ORTONA. È morto sull’imbarcazione a circa 15 miglia dalla costa. Un malore ha tolto la vita a Domenico De Palma, 54 anni, pescatore di Molfetta ma residente in città, mentre stava lavorando sul...
ORTONA. È morto sull’imbarcazione a circa 15 miglia dalla costa. Un malore ha tolto la vita a Domenico De Palma, 54 anni, pescatore di Molfetta ma residente in città, mentre stava lavorando sul peschereccio “Mamma Serafina”. Dopo mezzogiorno l’uomo ha accusato i sintomi dell’infarto e i colleghi hanno subito allertato la guardia costiera che ha avviato la macchina dei soccorsi.
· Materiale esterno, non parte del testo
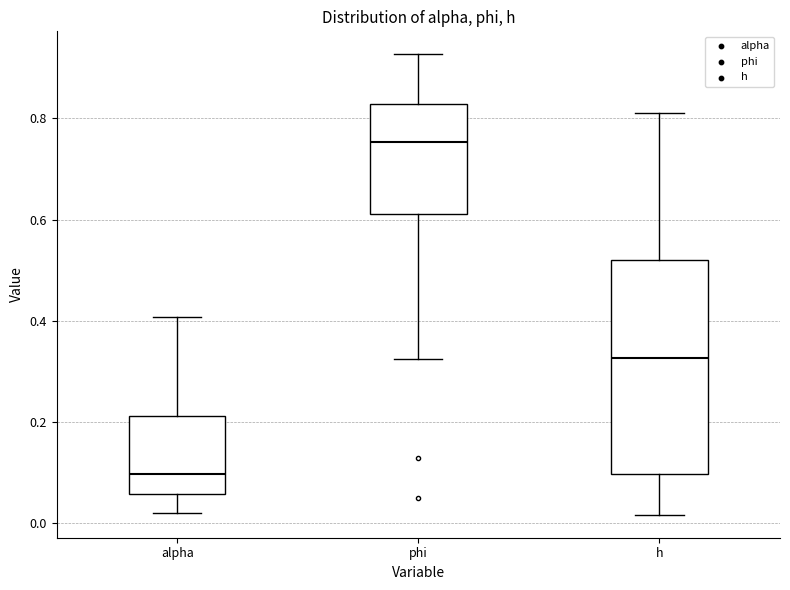

Which box's median line is the highest?

phi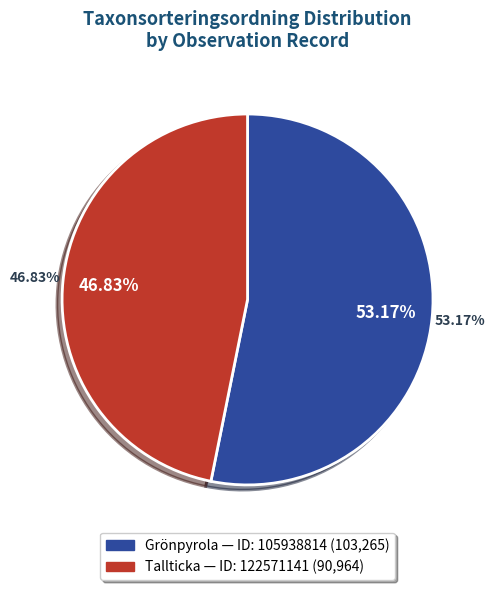

What is the ratio of the value at 105938814 to the value at 122571141?

1.1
Il personale della Capitaneria di porto, agli ordini del comandante Nicola Attanasio, ha messo in contatto l’imbarcazione con il Cirm (Centro internazionale radio medico) e quest’ultimo ha guidato via radio l’equipaggio per un primo intervento all’uomo in attesa dei soccorsi. In contemporanea, la Capitaneria ha chiamato il 118 e ha fatto imbarcare sulla motovedetta CP885 l’equipe formata da una dottoressa e un’infermiera del soccorso d’emergenza sanitario. Il mezzo ha raggiunto velocemente l’imbarcazione, mentre all’occorrenza era pronta a mollare gli ormeggi e partire, come unità di supporto, la motovedetta CP576. Purtroppo, nonostante il pronto intervento, l’uomo è morto a causa di un arresto cardiaco. Nel primo pomeriggio, sulla banchina del porto, è giunta la salma del pescatore. Ad attenderla, tra gli altri, oltre ai familiari, anche gli armatori del peschereccio, i fratelli Vitale, il comandante Attanasio e quello in seconda, Erminio Di Nardo. (l.s.)